***** DATASET EXTRACT

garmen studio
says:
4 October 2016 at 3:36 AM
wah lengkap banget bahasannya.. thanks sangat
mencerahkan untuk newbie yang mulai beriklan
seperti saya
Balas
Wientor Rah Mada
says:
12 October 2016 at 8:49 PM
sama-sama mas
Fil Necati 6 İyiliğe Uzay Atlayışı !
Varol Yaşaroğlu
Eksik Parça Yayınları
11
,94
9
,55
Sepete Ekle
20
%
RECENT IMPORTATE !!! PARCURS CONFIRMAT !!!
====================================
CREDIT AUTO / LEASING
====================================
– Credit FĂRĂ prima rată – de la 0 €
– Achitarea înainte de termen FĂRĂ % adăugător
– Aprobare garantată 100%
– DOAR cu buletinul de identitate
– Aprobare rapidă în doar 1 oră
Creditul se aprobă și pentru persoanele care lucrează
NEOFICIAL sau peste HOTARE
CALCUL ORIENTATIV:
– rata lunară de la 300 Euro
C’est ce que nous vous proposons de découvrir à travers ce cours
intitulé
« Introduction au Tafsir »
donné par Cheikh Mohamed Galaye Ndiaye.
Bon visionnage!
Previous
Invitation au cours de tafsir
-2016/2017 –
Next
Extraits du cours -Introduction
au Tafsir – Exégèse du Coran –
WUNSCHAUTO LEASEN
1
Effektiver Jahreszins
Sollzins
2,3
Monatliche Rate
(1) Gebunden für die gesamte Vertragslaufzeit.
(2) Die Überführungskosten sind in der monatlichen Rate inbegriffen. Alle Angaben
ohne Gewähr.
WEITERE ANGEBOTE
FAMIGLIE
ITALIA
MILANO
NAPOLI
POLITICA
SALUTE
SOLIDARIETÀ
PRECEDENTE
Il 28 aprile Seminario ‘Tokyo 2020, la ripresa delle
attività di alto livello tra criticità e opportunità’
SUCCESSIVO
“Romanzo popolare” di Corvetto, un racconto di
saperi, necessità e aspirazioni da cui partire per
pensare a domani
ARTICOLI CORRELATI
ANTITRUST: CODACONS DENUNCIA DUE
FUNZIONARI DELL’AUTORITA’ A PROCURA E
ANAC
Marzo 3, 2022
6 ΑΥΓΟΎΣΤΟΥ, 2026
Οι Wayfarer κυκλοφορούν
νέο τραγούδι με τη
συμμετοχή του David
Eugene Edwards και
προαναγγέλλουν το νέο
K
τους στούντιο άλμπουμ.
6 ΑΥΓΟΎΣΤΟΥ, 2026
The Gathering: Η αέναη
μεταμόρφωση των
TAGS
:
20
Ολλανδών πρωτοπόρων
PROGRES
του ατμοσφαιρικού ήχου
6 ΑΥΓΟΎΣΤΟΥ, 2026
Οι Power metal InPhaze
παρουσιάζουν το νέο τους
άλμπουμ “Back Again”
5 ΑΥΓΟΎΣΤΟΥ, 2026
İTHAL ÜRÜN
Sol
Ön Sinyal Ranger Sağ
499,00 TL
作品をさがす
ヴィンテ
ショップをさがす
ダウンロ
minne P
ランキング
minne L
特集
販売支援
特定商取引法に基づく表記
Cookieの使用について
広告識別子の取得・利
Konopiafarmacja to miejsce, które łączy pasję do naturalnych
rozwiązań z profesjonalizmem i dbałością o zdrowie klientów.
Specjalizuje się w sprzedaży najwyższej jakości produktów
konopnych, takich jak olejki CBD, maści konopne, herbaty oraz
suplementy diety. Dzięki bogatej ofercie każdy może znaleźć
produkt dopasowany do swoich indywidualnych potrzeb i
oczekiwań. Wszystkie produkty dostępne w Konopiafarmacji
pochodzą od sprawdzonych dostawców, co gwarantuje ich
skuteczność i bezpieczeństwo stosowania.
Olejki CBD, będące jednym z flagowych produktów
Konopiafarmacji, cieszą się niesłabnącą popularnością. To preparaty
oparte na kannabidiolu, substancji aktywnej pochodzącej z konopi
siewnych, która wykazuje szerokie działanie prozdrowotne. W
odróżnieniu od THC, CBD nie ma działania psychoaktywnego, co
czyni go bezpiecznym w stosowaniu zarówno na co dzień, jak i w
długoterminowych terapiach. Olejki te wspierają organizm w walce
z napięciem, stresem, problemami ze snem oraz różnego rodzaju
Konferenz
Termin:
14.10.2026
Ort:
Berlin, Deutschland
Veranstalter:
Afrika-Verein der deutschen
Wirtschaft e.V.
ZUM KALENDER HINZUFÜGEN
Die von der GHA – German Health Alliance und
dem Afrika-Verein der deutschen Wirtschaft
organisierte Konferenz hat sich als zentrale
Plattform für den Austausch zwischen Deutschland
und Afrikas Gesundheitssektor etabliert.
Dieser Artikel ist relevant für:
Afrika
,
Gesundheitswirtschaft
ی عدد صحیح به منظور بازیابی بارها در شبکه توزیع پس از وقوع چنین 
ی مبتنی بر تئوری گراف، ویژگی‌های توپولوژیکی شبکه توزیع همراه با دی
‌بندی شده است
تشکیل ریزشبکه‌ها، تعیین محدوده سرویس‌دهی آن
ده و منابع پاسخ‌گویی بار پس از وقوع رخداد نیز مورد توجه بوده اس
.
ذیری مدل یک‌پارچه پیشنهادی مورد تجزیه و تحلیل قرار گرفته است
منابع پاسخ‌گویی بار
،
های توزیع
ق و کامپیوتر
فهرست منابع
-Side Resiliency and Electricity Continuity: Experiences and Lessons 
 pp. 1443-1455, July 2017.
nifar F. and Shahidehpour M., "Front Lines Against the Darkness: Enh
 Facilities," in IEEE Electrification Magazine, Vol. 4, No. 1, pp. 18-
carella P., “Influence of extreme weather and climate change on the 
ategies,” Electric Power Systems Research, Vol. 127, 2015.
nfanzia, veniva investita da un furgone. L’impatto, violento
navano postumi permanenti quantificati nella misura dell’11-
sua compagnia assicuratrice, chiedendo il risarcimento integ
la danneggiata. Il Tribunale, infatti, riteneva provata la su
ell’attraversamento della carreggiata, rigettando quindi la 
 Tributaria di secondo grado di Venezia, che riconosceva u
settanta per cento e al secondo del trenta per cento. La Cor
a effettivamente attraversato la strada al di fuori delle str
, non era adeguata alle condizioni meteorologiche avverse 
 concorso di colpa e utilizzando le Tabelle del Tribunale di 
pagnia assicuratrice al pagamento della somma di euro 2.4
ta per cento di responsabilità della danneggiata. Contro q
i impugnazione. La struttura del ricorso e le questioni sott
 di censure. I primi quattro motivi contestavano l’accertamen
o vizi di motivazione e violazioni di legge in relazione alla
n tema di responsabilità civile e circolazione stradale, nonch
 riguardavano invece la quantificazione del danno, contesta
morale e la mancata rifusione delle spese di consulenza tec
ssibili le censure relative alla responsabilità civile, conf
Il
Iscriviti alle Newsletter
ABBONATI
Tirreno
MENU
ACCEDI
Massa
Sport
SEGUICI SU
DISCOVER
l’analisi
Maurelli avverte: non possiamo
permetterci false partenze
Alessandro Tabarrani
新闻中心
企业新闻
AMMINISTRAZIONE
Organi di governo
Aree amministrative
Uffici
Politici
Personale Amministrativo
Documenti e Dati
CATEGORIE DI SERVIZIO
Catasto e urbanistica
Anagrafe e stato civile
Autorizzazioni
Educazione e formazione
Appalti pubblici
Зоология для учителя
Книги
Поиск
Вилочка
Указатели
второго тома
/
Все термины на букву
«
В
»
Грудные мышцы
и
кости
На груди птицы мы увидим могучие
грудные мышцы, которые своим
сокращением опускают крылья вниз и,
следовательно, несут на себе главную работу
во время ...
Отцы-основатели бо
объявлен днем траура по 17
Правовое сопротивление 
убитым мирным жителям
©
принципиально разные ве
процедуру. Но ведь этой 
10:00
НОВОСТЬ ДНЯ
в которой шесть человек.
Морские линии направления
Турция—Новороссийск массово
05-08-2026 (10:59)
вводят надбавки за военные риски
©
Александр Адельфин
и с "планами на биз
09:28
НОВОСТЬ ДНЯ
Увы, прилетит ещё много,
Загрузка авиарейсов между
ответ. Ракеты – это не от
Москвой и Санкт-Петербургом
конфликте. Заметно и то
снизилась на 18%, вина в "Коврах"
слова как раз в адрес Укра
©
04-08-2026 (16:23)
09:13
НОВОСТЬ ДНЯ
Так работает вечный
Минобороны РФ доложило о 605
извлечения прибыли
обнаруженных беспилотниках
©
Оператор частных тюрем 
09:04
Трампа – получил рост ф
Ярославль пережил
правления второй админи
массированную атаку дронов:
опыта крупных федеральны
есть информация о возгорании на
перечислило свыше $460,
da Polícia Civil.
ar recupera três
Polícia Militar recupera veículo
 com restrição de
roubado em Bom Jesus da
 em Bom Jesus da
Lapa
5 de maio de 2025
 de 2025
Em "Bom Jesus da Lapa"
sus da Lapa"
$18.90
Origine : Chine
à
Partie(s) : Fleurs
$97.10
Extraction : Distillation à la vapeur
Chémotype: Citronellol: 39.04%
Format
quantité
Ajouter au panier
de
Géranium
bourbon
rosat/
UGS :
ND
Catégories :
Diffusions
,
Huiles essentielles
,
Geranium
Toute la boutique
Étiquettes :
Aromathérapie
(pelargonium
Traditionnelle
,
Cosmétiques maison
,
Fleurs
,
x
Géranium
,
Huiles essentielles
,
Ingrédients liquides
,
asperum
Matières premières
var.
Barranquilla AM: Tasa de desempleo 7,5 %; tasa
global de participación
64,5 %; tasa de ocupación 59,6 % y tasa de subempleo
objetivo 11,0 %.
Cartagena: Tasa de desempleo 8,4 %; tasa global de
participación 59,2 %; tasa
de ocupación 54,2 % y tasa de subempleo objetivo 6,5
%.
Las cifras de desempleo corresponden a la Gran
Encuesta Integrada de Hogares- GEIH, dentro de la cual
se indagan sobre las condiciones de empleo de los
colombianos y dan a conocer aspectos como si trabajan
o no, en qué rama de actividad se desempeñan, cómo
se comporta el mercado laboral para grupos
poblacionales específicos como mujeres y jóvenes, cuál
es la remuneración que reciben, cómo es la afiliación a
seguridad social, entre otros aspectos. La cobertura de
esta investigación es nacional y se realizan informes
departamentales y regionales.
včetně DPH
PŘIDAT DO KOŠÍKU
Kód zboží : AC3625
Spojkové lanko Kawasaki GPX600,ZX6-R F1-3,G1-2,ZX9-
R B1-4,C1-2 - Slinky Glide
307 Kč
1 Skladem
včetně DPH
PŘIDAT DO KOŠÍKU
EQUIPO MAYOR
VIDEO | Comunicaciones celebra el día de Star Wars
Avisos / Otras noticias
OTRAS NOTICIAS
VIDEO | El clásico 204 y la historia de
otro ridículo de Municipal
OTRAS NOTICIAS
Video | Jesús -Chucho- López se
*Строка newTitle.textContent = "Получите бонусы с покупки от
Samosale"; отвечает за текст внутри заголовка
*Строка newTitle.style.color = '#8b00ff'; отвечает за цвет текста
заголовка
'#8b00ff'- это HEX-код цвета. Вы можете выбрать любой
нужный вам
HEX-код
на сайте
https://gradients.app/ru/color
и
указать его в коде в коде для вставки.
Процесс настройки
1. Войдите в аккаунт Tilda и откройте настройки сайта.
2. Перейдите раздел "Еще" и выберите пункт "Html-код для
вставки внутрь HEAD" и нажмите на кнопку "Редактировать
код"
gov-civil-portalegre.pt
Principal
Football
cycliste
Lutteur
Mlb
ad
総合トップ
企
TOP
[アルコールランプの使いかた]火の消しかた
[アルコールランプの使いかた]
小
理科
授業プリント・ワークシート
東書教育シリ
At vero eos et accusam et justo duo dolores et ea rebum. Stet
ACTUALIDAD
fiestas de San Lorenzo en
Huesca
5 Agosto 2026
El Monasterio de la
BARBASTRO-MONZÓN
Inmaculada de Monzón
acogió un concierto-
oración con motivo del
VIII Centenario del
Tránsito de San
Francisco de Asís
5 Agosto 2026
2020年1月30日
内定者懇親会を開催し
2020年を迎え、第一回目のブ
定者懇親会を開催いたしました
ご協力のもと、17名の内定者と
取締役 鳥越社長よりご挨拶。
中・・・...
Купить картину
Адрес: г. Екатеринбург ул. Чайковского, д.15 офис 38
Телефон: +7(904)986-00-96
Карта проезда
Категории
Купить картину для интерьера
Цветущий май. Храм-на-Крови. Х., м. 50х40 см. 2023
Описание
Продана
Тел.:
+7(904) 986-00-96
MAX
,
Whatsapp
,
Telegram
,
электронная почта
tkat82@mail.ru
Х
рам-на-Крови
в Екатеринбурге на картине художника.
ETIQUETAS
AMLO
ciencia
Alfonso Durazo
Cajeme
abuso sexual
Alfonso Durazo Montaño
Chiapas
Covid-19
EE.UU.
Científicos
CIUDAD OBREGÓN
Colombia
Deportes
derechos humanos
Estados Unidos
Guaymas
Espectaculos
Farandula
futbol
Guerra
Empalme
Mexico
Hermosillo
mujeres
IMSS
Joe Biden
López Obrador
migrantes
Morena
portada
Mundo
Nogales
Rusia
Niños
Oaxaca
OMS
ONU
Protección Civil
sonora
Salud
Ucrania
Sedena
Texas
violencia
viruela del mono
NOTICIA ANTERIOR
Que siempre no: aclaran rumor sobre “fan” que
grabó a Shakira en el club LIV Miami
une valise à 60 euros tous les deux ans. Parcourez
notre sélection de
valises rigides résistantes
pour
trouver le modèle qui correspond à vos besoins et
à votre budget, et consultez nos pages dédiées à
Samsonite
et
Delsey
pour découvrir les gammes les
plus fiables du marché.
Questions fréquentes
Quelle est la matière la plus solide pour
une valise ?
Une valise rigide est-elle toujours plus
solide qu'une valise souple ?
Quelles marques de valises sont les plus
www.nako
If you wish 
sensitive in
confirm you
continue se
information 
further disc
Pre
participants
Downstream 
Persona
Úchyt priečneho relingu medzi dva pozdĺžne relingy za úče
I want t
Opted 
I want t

**********

### EXERCISE OBJECTIVE
Nothing but lines that contain "recupera" should appear in the answer. Copy each from the records.

### REPLY
ar recupera três
Polícia Militar recupera veículo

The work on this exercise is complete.